Adah’s distrust of English medicine arises again as she prepares to give birth to her next child, Bubu. She fears the consequences of putting her life in the hands of doctors. At the same time, the financial incentive to give birth at home, which is more dangerous for her and her child, shows how assistance is two-sided. While giving birth at the hospital is safer, it also costs money. Giving birth at home is less safe, but also less expensive.

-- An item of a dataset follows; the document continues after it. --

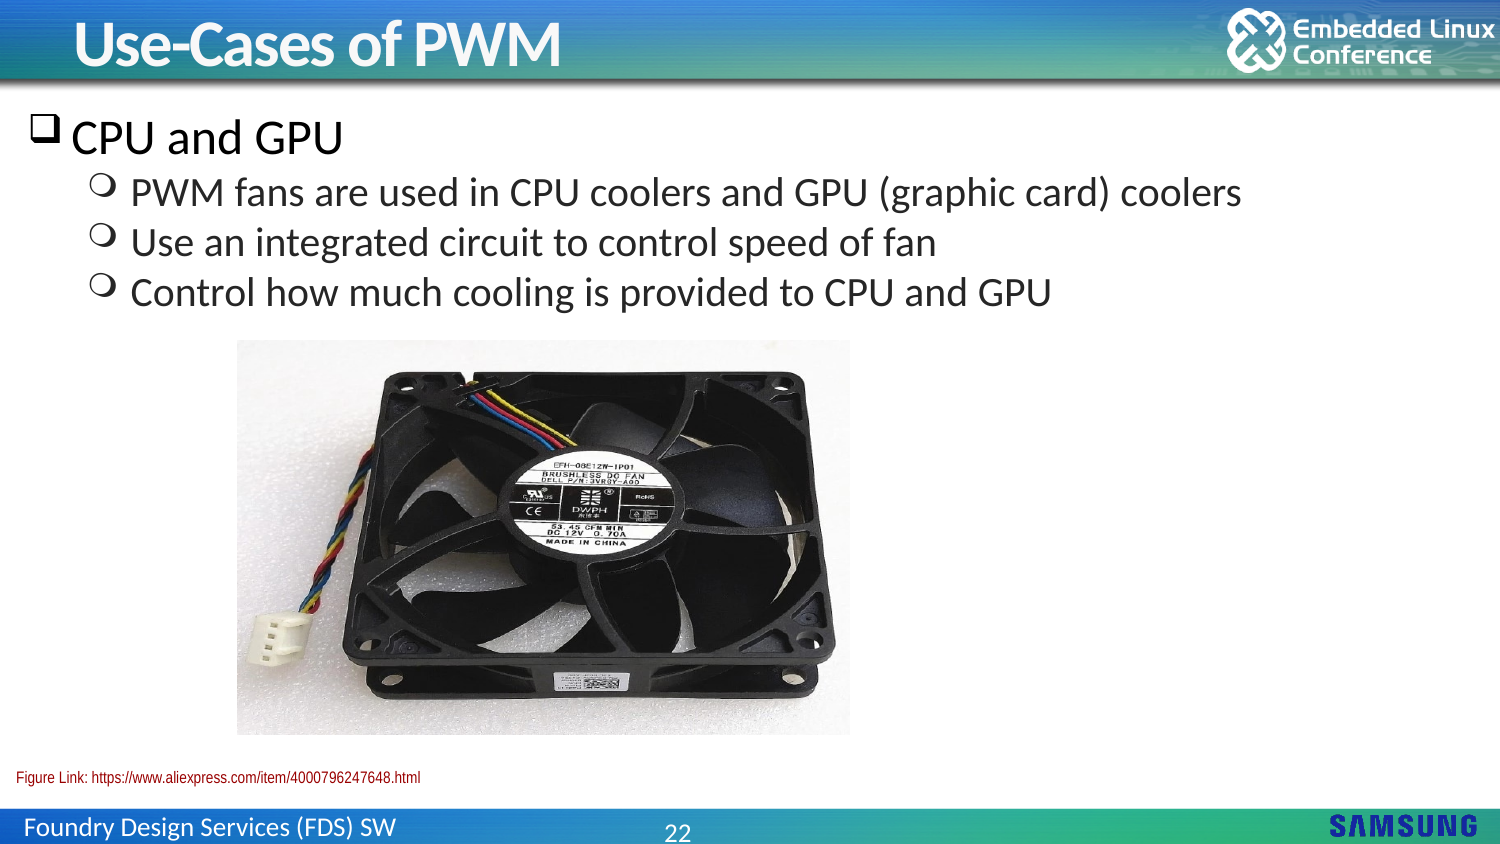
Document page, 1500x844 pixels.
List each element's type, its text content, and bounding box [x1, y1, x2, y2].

The novel suggests that the medical system is insufficient to assist every person, and that many women struggle in the same ways that Adah does. However, the women Adah meets in the hospital show that many women of color in England at this time are not in as bad of a position as Adah herself. The “sleek” woman is loved by her husband, and the older woman having her first child is in a position to relish her motherhood, while Adah is dealing with an abusive husband and more children than she can provide for, realistically. Francis shows his selfishness again by demanding Adah’s vacation money, which she had intended for the time she needs to take off of work for her pregnancy and birth. Francis claims that he wants the money for another accounting class, and yet Emecheta has already established that Francis does not study or attend classes. Therefore, it is likely that Francis intends to use the money for other purposes, even though Adah needs the money for herself and her new child.
Francis has some redeeming moments. For example, he cries over Vicky’s meningitis, and gets into a fight with the police over contacting the family doctor for Vicky’s ear. Francis is fierce in ensuring that Vicky gets medical attention. In contrast, Adah resigns herself to the idea that no doctor would come on Christmas because their family is poor and Black. This shows how Adah has internalized Francis’s initial position that they are second-class citizens in London.
Francis is only defensive of his family in this moment, and Adah is largely alone in caring for their children. This care has also become more difficult, as Adah does not seem to be recovering from her pregnancy well.